Los “feberales”, como decían los campesinos en armas –machetes y rifles de percusión–, arrasaron pueblos enteros y acabaron con más de 7.000.000 de reses. Terminado el conflicto, los nuevos caudillos regionales se apoderaron de las tierras, no se concretó la distribución de la tierra y todo siguió igual, quizás sea la razón por la que a partir de entonces se recalca el igualitarismo de los venezolanos. Tuvo que llegar el general Juan Vicente Gómez para que el país reanudara la institucionalización que José Antonio Páez comenzó en 1830, después de que la guerra de Independencia había dejado una gruesa capa de ceniza y llanto sobre la naciente república. Otra vez la sangre y la pólvora borraba los sueños y los logros.

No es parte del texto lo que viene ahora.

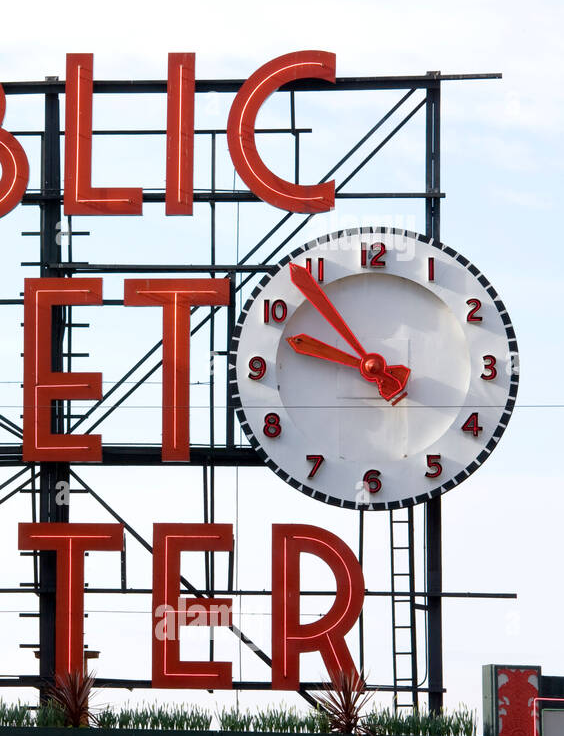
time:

En 1999 se volvieron a escuchar los cantos de sirenas que ofrecían –otra vez– que tanto repitió Antonio Leocadio Guzmán, “nuevos hombres y nuevos procedimientos” y que Cipriano Castro repitió para hacer más de lo mismo. No ha habido guerra, aunque también se cuentan cientos de miles las bajas a manos de la delincuencia; ni ha habido una explosión nuclear, pero ha llegado al límite del poeta larense que decía que la vaina estaba tan jodía que hasta las moscas y los zamuros pasaban hambre.
La destrucción es general y hasta la independencia que Bolívar confundía con libertad se ha perdido. Mandan poderes extranjeros y junto con la soberanía se les han entregado vastos territorios a cambio de “unas gramas” de oro y promesas de redención. Luis Miquilena abandonó el barco cuando oyó a Fidel Castro decirle a Hugo Chávez que dentro de 500 años millones de personas peregrinarían para visitar su casa natal en Sabaneta. El segundo al mando del desastre repite con su mazo al hombro que la revolución bolivariana no ha arado en el mar ni sembrado en el aire. Es verdad. Ni aran ni siembran, saquean y matan. Nada que ofrecer, tierra arrasada.